Stored dataset items

#####

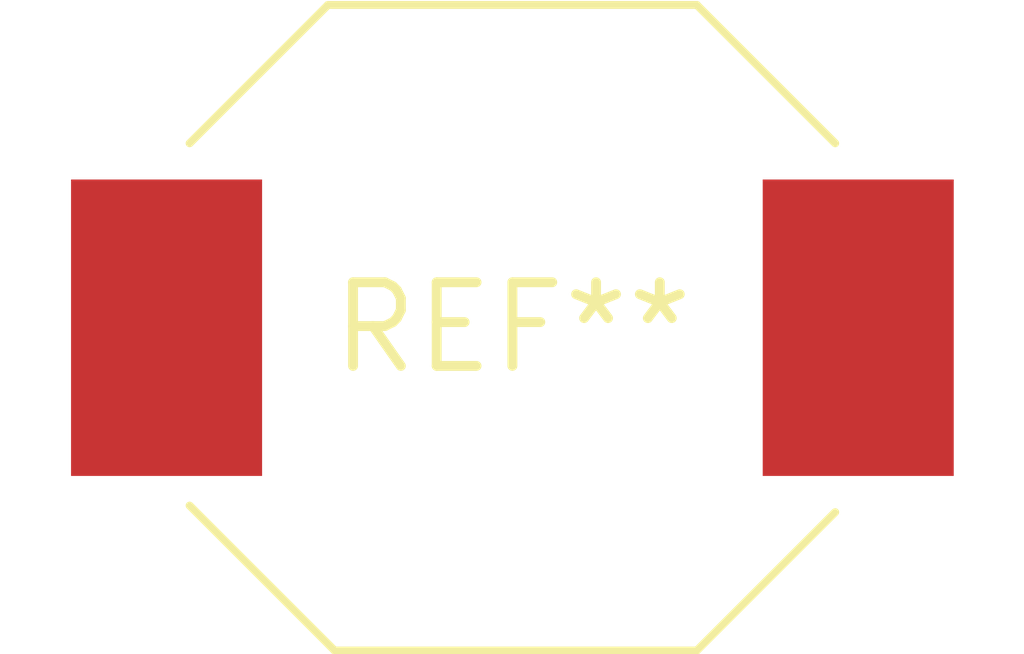
<source format=kicad_pcb>
(kicad_pcb (version 20240108) (generator pcbnew)

  (general
    (thickness 1.6)
  )

  (paper "A4")
  (layers
    (0 "F.Cu" signal)
    (31 "B.Cu" signal)
    (32 "B.Adhes" user "B.Adhesive")
    (33 "F.Adhes" user "F.Adhesive")
    (34 "B.Paste" user)
    (35 "F.Paste" user)
    (36 "B.SilkS" user "B.Silkscreen")
    (37 "F.SilkS" user "F.Silkscreen")
    (38 "B.Mask" user)
    (39 "F.Mask" user)
    (40 "Dwgs.User" user "User.Drawings")
    (41 "Cmts.User" user "User.Comments")
    (42 "Eco1.User" user "User.Eco1")
    (43 "Eco2.User" user "User.Eco2")
    (44 "Edge.Cuts" user)
    (45 "Margin" user)
    (46 "B.CrtYd" user "B.Courtyard")
    (47 "F.CrtYd" user "F.Courtyard")
    (48 "B.Fab" user)
    (49 "F.Fab" user)
    (50 "User.1" user)
    (51 "User.2" user)
    (52 "User.3" user)
    (53 "User.4" user)
    (54 "User.5" user)
    (55 "User.6" user)
    (56 "User.7" user)
    (57 "User.8" user)
    (58 "User.9" user)
  )

  (setup
    (pad_to_mask_clearance 0)
    (pcbplotparams
      (layerselection 0x00010fc_ffffffff)
      (plot_on_all_layers_selection 0x0000000_00000000)
      (disableapertmacros false)
      (usegerberextensions false)
      (usegerberattributes false)
      (usegerberadvancedattributes false)
      (creategerberjobfile false)
      (dashed_line_dash_ratio 12.000000)
      (dashed_line_gap_ratio 3.000000)
      (svgprecision 4)
      (plotframeref false)
      (viasonmask false)
      (mode 1)
      (useauxorigin false)
      (hpglpennumber 1)
      (hpglpenspeed 20)
      (hpglpendiameter 15.000000)
      (dxfpolygonmode false)
      (dxfimperialunits false)
      (dxfusepcbnewfont false)
      (psnegative false)
      (psa4output false)
      (plotreference false)
      (plotvalue false)
      (plotinvisibletext false)
      (sketchpadsonfab false)
      (subtractmaskfromsilk false)
      (outputformat 1)
      (mirror false)
      (drillshape 1)
      (scaleselection 1)
      (outputdirectory "")
    )
  )

  (net 0 "")

  (footprint "L_Neosid_Ms95a" (layer "F.Cu") (at 0 0))

)

</source>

#####

Request: Reproduce the entries above exactly, without images.

Response to the exercise:
<source format=kicad_pcb>
(kicad_pcb (version 20240108) (generator pcbnew)

  (general
    (thickness 1.6)
  )

  (paper "A4")
  (layers
    (0 "F.Cu" signal)
    (31 "B.Cu" signal)
    (32 "B.Adhes" user "B.Adhesive")
    (33 "F.Adhes" user "F.Adhesive")
    (34 "B.Paste" user)
    (35 "F.Paste" user)
    (36 "B.SilkS" user "B.Silkscreen")
    (37 "F.SilkS" user "F.Silkscreen")
    (38 "B.Mask" user)
    (39 "F.Mask" user)
    (40 "Dwgs.User" user "User.Drawings")
    (41 "Cmts.User" user "User.Comments")
    (42 "Eco1.User" user "User.Eco1")
    (43 "Eco2.User" user "User.Eco2")
    (44 "Edge.Cuts" user)
    (45 "Margin" user)
    (46 "B.CrtYd" user "B.Courtyard")
    (47 "F.CrtYd" user "F.Courtyard")
    (48 "B.Fab" user)
    (49 "F.Fab" user)
    (50 "User.1" user)
    (51 "User.2" user)
    (52 "User.3" user)
    (53 "User.4" user)
    (54 "User.5" user)
    (55 "User.6" user)
    (56 "User.7" user)
    (57 "User.8" user)
    (58 "User.9" user)
  )

  (setup
    (pad_to_mask_clearance 0)
    (pcbplotparams
      (layerselection 0x00010fc_ffffffff)
      (plot_on_all_layers_selection 0x0000000_00000000)
      (disableapertmacros false)
      (usegerberextensions false)
      (usegerberattributes false)
      (usegerberadvancedattributes false)
      (creategerberjobfile false)
      (dashed_line_dash_ratio 12.000000)
      (dashed_line_gap_ratio 3.000000)
      (svgprecision 4)
      (plotframeref false)
      (viasonmask false)
      (mode 1)
      (useauxorigin false)
      (hpglpennumber 1)
      (hpglpenspeed 20)
      (hpglpendiameter 15.000000)
      (dxfpolygonmode false)
      (dxfimperialunits false)
      (dxfusepcbnewfont false)
      (psnegative false)
      (psa4output false)
      (plotreference false)
      (plotvalue false)
      (plotinvisibletext false)
      (sketchpadsonfab false)
      (subtractmaskfromsilk false)
      (outputformat 1)
      (mirror false)
      (drillshape 1)
      (scaleselection 1)
      (outputdirectory "")
    )
  )

  (net 0 "")

  (footprint "L_Neosid_Ms95a" (layer "F.Cu") (at 0 0))

)

</source>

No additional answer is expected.